Many of us get trapped in that false self, believing we could not possibly be lovable, and so we throw all our love toward our neighbor, and yes, even toward God, but we fail to love ourselves.  This may, at first, feel like we are doing something admirable, sacrificing our own needs for the sake of others, but the more we reject our belovedness, the more easily we succumb to shame—which uses every mistake we’ve ever made to “prove” to us that we are unlovable—and the more we stay in the false self, separated from our true self and the knowledge of God’s love for us.  

We cannot actually love God until we love our neighbor, and we cannot love our neighbor until we love ourselves. This is why when you get on an airplane they tell you, in the event of an emergency, to secure your own oxygen mask before someone else’s.  We have to take care of ourselves before we can begin to care for anyone else. The Gospel of Jesus Christ liberates us from all that keeps us locked in our false selves.  

Secure your own mask.


The rigid legalism showcased by the religious authorities is all about the false self, convincing people that if they don’t follow every letter of the law they will be unworthy of God’s love.  Jesus understands how absurd and harmful this approach is, which is why he turns their own rigidity against them and asks them how the Messiah can be both David’s son and Lord.  They don’t have an answer for him because they can’t think of God in any way beyond their own legalistic power structures or their rudimentary understanding of the relationship between a father and son, and so from that moment they never ask him another question.  

I imagine there was never a person on earth who understood what it meant to dwell in the true self better than Jesus Christ, and for good reason.  As Fr. Rohr again puts it, Jesus didn’t so much come to show us what God looked like—although he certain does do that—but he came to show us what being fully human looks like!  
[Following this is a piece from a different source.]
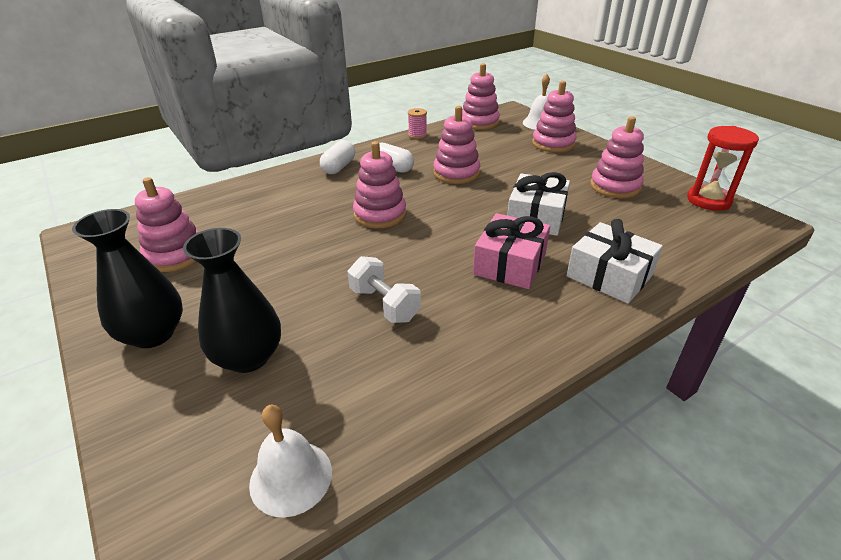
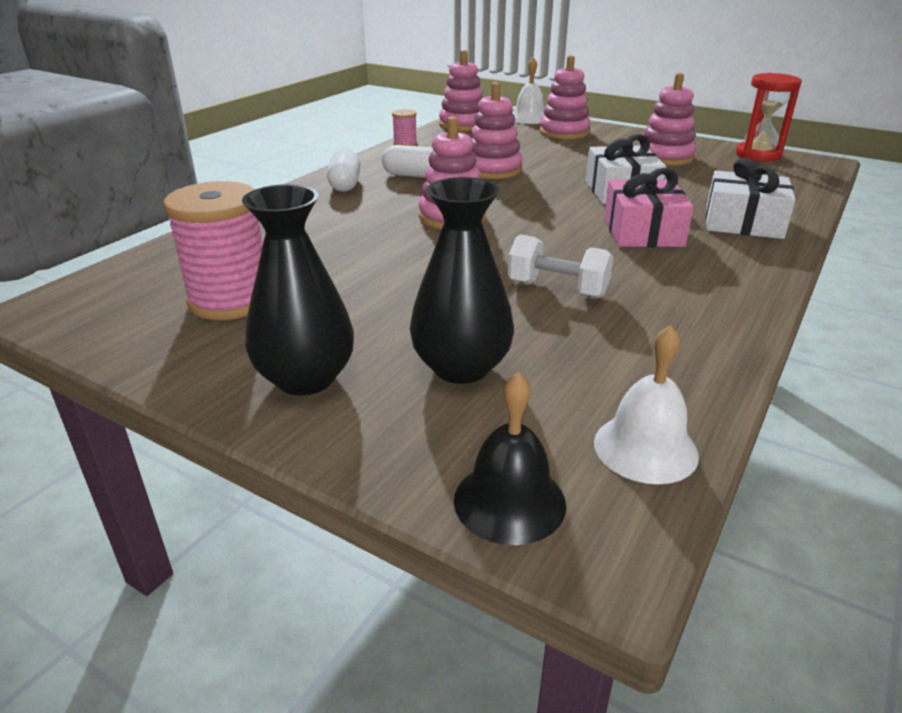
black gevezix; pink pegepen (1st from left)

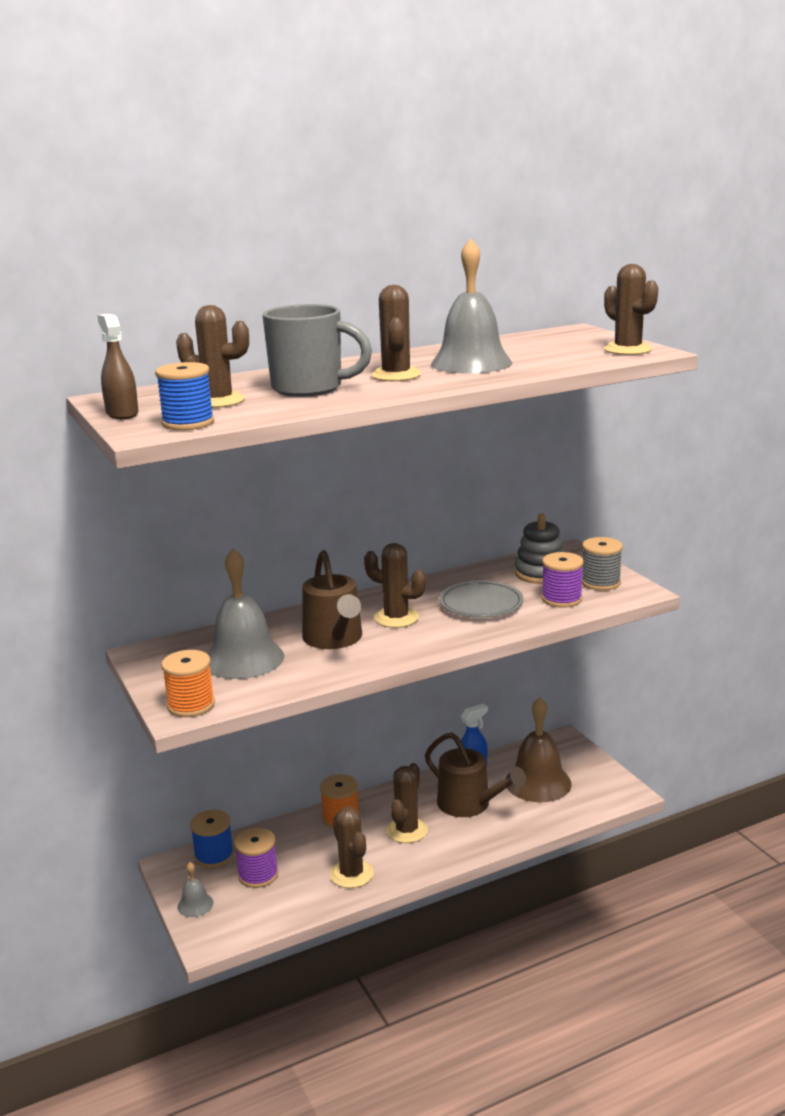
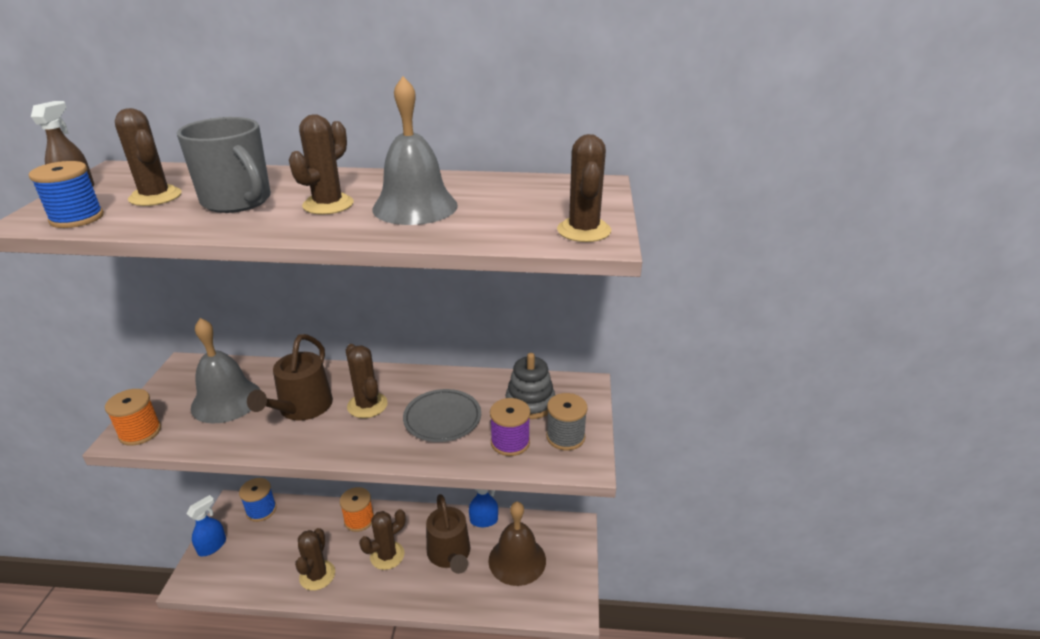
purple pegepen (1st from left in the first image); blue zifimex (1st from left)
It looks like being in relationship with God, with one another, and with ourselves.  To be fully human is to be grounded in love of God, which begins in our own hearts and extends to each person we meet, whom we can look at and see the beloved image of God.  Often the ones who cause the most pain towards others are those who do not believe their own belovedness.  

Today Jesus not only gives us good news for a deeply polarized culture, calling us to see the imago dei—the image of God—in our neighbor, but he gives us the free gift of grace, of God’s love for us that is not earned and cannot ever be taken away.